Herkese tatlı bir o kadar koşuşturmalı ve moda dolu haftanın ardından merhaba!
Geçtiğimiz hafta 12. si düzenlenen Mercedes-Benz Fashion Week İstanbul ile moda dolu günler yaşadık.
Birbirinden değerli tasarımcıların yeni koleksiyonlarını keşfe çıkıp moda dolu alandan bunları öncelikle instagram hikayelerimizde paylaştık ve eskiden olduğu gibi sıra post yazmaya geldi…
Doğal olarak ; geçen moda dolu günlerin ardından neler düşündüğümü burada kaleme almak istedim.
İzlemiş olduğum defileleri ve istanbul moda haftası hakkındaki görüşlerimi yani…
2010 yılından bugüne kadar, yani blog yaşantım başladığından beri , bir moda bloggerı olarak ben de moda haftalarına gerek Türkiye gerek ise Yurtdışında da katılmaya özen gösterenlerden biriyim.
Bu, yaptığımız işin bir parçası ve tabii ki ; bu gibi organizasyonlarda da gerek duruşumuz gerek ise düşüncelerimiz ve kaleme aldıklarımızla bunu kitlelere ulaştırmamız gerekiyor.
Kısaca; tasarımcıları desteklemek ve koleksiyonları yerinde ve zamanında inceleyip paylaşmak işimizin bir parçası…
Bir blogger olarak beklentim, benim gibi moda ile ilgili blog yazarlarının daha çok katılım sağlaması ve hep bir ağızdan “Istanbul’da Modaya dair bir şeyler oluyor” söylemlerini dile getirebilmek diyebilirim.

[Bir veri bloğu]
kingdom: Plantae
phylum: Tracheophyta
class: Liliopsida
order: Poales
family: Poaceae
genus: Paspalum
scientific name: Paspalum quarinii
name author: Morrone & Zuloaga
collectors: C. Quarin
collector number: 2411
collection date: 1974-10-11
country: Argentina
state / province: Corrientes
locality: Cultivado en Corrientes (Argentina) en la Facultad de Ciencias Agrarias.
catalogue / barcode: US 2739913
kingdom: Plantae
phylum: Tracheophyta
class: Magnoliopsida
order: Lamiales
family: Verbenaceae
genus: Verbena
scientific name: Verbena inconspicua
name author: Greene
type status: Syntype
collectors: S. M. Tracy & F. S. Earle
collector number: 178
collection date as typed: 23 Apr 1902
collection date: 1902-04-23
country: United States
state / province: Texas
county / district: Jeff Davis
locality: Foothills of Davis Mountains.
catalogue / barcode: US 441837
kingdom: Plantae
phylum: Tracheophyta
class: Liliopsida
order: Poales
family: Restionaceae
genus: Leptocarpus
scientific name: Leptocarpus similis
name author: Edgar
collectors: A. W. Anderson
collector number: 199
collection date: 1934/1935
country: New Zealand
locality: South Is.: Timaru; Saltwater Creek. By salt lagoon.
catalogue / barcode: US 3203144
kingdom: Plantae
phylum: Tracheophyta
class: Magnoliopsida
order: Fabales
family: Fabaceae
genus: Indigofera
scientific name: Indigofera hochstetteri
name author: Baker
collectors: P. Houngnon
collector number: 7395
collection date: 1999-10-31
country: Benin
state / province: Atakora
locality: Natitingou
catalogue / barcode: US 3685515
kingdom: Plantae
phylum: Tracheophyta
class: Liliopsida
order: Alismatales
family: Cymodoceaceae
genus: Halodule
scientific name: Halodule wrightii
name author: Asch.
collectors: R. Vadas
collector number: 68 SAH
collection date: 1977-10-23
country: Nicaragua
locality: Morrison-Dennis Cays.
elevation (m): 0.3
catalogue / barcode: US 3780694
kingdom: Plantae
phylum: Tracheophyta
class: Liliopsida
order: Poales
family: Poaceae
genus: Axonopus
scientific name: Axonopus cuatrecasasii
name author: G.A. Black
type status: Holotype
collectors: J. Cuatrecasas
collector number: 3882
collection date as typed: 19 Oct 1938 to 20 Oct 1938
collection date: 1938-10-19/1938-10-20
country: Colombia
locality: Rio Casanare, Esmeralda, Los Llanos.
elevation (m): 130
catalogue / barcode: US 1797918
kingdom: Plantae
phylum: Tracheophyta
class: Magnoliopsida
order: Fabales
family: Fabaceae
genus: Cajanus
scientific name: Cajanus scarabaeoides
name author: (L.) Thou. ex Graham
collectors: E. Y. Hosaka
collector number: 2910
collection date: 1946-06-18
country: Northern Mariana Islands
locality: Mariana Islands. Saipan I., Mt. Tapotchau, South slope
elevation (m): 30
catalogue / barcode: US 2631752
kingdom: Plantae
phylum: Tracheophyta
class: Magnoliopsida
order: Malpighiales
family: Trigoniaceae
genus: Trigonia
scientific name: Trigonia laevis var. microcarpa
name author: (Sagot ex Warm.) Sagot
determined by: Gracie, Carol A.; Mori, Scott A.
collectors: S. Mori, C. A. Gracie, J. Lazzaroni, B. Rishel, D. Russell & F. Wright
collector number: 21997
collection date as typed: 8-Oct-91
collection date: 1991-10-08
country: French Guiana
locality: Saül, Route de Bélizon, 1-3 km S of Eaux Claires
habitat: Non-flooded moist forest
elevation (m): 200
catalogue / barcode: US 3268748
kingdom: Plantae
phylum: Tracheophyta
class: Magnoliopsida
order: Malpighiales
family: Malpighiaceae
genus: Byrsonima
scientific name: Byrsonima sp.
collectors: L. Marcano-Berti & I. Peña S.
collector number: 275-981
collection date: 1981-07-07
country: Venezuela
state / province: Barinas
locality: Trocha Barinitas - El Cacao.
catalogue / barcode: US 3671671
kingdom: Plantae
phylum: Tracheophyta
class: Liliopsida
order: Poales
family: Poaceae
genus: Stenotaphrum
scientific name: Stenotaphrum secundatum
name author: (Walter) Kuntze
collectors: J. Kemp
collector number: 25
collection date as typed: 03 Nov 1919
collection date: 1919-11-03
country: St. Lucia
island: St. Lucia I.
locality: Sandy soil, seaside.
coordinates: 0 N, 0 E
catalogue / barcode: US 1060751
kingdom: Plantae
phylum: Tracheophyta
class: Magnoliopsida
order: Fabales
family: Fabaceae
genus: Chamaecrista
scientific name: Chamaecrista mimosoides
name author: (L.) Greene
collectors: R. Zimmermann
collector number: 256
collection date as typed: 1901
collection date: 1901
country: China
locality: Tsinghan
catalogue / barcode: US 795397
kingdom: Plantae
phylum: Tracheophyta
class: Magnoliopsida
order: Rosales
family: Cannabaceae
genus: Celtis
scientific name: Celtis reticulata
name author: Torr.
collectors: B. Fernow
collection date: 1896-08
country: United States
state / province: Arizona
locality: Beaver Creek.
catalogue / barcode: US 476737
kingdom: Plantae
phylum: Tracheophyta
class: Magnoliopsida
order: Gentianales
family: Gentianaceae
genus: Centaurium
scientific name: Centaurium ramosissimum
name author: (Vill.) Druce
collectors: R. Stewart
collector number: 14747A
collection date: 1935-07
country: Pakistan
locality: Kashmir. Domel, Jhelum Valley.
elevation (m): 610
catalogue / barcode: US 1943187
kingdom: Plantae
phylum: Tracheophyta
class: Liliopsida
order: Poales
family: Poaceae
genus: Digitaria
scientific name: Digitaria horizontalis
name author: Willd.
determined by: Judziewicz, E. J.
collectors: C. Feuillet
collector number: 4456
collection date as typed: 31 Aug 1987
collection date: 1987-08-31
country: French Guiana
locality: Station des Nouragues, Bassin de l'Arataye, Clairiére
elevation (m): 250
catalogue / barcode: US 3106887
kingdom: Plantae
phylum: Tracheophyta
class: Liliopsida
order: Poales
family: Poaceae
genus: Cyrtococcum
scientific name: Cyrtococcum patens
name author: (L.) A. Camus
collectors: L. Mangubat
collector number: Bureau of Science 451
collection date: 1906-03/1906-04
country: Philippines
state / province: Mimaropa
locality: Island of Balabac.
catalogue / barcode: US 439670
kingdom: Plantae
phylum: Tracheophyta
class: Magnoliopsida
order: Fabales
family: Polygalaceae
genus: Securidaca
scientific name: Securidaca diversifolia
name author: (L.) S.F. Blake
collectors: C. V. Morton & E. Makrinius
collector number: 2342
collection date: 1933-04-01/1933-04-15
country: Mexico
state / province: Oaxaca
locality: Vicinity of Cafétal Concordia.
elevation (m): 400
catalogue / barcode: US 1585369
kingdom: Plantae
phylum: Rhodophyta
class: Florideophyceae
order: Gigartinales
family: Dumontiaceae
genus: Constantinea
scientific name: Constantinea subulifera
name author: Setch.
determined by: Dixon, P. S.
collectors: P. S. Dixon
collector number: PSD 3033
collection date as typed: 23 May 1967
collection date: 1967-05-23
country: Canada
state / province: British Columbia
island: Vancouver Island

[Alıştırma görevleri]:
(1) Moda haftası yazısına göre şu soruları cevaplayın:
(a) Geçtiğimiz hafta Mercedes-Benz Fashion Week İstanbul kaçıncı kez düzenlendi?
(b) Yazarın blog yaşantısı hangi yılda başladı?
(c) Yeni koleksiyonlar ilk olarak nerede paylaşıldı?
(2) Listede "determined" kelimesinin geçtiği bütün satırları toplayın.
Bu listenin metinle hiçbir ilgisi yok.

[Sıralı cevaplar]:
(1)
(a) 12. kez
(b) 2010
(c) Instagram hikayelerinde

(2)
determined by: Gracie, Carol A.; Mori, Scott A.
determined by: Judziewicz, E. J.
determined by: Dixon, P. S.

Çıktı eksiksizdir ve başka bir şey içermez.